*The problem*: Your answer should be every line of the records that contains the word "Filosofia", copied as it stands.

*Input for this task*:

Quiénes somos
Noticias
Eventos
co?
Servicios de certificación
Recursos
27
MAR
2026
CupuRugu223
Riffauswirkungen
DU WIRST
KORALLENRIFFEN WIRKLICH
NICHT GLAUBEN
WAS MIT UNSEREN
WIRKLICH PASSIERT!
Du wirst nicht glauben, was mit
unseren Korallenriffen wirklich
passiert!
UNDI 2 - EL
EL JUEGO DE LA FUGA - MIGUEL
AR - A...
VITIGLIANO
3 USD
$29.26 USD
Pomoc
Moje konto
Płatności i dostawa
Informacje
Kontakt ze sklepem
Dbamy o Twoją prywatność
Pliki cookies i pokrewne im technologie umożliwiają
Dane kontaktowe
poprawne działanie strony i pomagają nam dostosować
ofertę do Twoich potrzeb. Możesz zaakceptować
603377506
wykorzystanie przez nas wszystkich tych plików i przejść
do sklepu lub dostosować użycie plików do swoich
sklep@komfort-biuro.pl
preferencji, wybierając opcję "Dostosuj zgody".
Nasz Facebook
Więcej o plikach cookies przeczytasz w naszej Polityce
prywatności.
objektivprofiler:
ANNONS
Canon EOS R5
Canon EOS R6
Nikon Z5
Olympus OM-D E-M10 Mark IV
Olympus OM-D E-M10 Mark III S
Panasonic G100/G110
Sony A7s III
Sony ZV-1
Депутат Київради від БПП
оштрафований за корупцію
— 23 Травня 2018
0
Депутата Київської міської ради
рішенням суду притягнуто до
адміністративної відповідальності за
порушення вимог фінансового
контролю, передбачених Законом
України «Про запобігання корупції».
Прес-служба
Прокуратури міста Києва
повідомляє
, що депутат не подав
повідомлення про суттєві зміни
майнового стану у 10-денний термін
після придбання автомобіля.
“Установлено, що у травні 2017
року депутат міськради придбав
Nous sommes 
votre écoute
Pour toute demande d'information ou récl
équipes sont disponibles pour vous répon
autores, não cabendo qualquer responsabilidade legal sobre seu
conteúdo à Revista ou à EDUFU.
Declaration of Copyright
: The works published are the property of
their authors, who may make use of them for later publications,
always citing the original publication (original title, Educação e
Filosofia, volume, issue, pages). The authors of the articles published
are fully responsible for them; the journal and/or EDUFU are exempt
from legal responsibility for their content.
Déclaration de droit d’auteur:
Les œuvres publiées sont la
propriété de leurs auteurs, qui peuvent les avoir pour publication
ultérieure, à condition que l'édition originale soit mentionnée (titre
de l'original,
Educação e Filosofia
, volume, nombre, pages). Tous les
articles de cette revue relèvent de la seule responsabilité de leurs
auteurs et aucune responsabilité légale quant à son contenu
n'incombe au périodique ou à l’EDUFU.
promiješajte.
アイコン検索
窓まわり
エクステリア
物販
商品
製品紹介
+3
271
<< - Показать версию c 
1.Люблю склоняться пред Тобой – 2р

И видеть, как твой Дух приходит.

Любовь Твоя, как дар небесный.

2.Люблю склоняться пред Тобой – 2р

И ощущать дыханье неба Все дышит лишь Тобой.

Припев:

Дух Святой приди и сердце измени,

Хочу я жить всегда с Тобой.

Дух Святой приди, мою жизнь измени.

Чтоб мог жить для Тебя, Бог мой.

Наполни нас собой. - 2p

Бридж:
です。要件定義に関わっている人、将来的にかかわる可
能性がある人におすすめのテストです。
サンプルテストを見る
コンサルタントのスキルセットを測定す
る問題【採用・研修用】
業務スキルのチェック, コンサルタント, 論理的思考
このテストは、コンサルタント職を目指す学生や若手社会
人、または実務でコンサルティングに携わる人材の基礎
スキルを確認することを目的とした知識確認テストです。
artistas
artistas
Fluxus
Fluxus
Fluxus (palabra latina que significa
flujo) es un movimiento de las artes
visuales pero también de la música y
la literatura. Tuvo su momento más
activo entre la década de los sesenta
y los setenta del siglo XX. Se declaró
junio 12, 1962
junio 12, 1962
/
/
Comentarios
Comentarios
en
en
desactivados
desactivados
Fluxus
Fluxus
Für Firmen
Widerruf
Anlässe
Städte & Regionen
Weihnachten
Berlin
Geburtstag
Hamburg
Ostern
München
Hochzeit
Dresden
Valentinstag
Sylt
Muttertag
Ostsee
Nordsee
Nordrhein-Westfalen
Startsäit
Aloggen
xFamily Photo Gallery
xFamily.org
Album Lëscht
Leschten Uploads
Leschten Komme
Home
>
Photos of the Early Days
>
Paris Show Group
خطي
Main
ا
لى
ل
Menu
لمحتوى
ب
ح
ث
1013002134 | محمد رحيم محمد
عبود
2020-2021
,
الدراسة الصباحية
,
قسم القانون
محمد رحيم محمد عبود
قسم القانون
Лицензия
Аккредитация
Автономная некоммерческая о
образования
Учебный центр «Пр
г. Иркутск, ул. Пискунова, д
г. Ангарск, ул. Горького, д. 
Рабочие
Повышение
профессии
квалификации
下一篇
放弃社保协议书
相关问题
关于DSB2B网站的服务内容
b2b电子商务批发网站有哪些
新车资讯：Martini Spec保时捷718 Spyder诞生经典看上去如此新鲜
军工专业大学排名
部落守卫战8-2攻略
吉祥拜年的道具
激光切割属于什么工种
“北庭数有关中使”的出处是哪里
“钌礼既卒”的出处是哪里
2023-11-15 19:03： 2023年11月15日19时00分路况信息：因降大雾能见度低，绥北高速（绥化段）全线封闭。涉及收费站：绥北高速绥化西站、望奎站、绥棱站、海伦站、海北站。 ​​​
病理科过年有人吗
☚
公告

*Finished task*:
Filosofia, volume, issue, pages). The authors of the articles published
Educação e Filosofia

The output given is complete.